According to Brannon, the board is undertaking a new program, “Continuing the Legacy: Preparing for its Second Century of Public Service,” a major historically sensitive exterior and interior restoration and landscape rehabilitation project.
The program also includes much more comprehensive public access and new community-service uses than in the past. Brannon said that the board is negotiating with the Pike County Chamber of Commerce on a proposal to have the Chamber occupy part of the first floor.
Interior Building Use
The Chamber would move from its current location in the borough and lease half the first floor. They would not only run their own operation, but they would also staff a Visitor Center, with a long-term plan driven by the Community House Board to have the center open to the public seven days a week.
The other half of the first floor would be leased to other organizations such as the Pike County Historic Preservation Trust, Pocono Mountain Visitors Bureau, U.S. Forest Service, Grey Towers National Historic Site staff, and the Delaware Water Gap National Recreation Areas (DEWA, a branch of the National Park Service).
Brannon said, “The second floor will have modest offices and meetings facilities for the Pike County Economic Development Agency, the Pike County United Way, and other local non-profit groups, such as Pike County Arts and Crafts [for their monthly educational and demonstration programs].
“The board plans to install public restrooms for Community House users and a small archival storage room for non-profit organizations. In 2012, the use of the building as the headquarters for the Pike County Public Library ended when they moved to new quarters on East Harford Street. Milford Community House board then assessed the Community House building before planning for the next chapter of its life.”

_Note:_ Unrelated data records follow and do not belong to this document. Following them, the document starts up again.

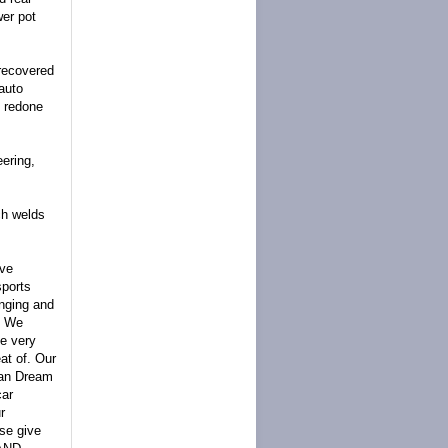
wer pot
 recovered
auto
s redone
ering,
nch welds
ave
sports
anging and
. We
e very
at of. Our
can Dream
car
r
ase give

The assessment showed that years of deferred maintenance and the ravages of time had rendered the building virtually unusable for any major uses without substantial repairs.
In 2015, the Trustees invested $300,000 for building exterior repairs and upgrades. The money came from a donation of a Milford patron. Mike Maruszewski did the detailed renovation.
The next phase is a $200,000 interior restoration that would meet prevailing health and safety codes, which would open the door for new public uses. The scope of the proposed ongoing interior work includes adapting part of the first floor as a public visitor, contact, educational, and information center.
Brannon said, “The plan is to present historical and education exhibits about Pike County, the people, places, and activities that make our home special to its residents and visitors. We plan to present a new Milford Community Room, which we are tentatively calling the Pinchot Room, for use to non-profit groups on a sign-up basis.
“We recently obtained a Local Share Account (LSA, the Pennsylvania gaming-fund-distribution grant program). We retained Richard Pedranti, AIA, of Milford to redesign the interior. He and his professional staff assistant Michelle Sangster completed a detailed documentation of the Milford Community House structure. The project would make the building much more energy efficient than now.
“The board [also] wants to develop exhibits that show how wood buildings changed over time, but with addition of new building technology, would still retain their full function and uses.”
Milford Community House Board President and Pike County Commissioner Chairman Matthew Osterberg said, “The Board appreciates the generous finical support from, out partners, friends and businessses. This is a true public-private partnership that will allow us to continue a tradition started in 1924 when the gift was made to the Milford Community House, Inc. We expect to be open and operational by next spring.”
Brannon said that the renovation and restoration project is in conformity with the foillowing:
- The Milford Borough Comprehensive Plan;
- The most recent Pike County Comprehensive Plan;
- The U.S. Secretary of the Interior’s Standards for Historic Preservation (Rehabilitation of an Historic Structure);
- Purposes of the gift from the Pinchot family donating the structure and land as a perpetual community venue;
- The Grey Towers National Historic Site Act, passed in 2003, specifically lists the Milford Community House (Pinchot Homestead) as a “contributing property.” The Designation and act give the U.S. secretary of Agriculture and Dept. of the Interior the authority to work cooperatively to advance the purposes of the act.